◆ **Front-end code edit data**
----------------------------------------

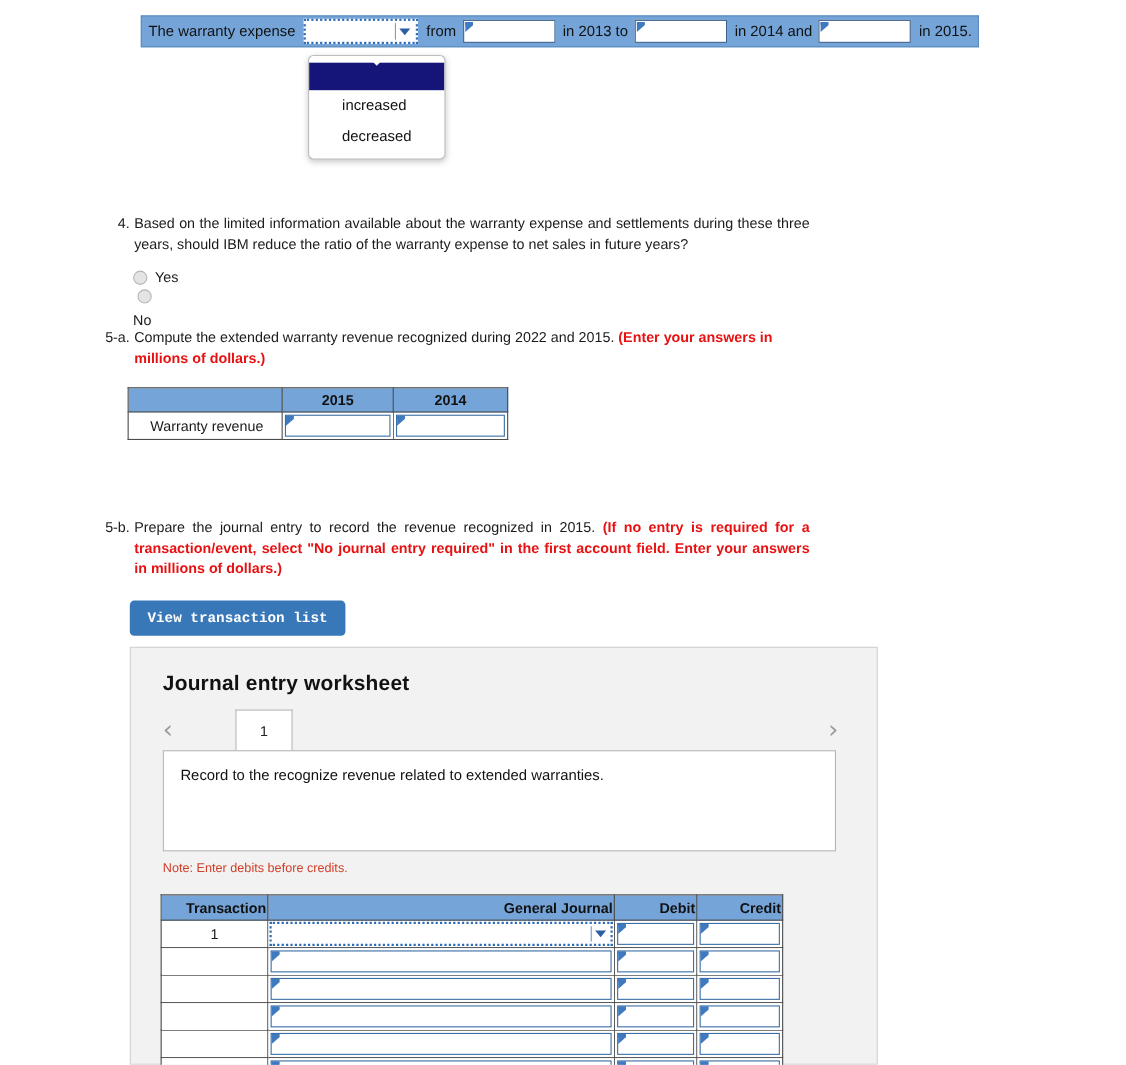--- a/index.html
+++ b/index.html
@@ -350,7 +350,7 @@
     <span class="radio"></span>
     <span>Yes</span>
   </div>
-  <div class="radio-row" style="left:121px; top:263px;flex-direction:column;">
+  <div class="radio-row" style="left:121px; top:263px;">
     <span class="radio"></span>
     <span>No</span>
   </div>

----------------------------------------

◆ **Exercise directions**
Every line above that has the string "span" needs to be copied.

◆ **Exercise answer**
     <span class="radio"></span>
     <span>Yes</span>
     <span class="radio"></span>
     <span>No</span>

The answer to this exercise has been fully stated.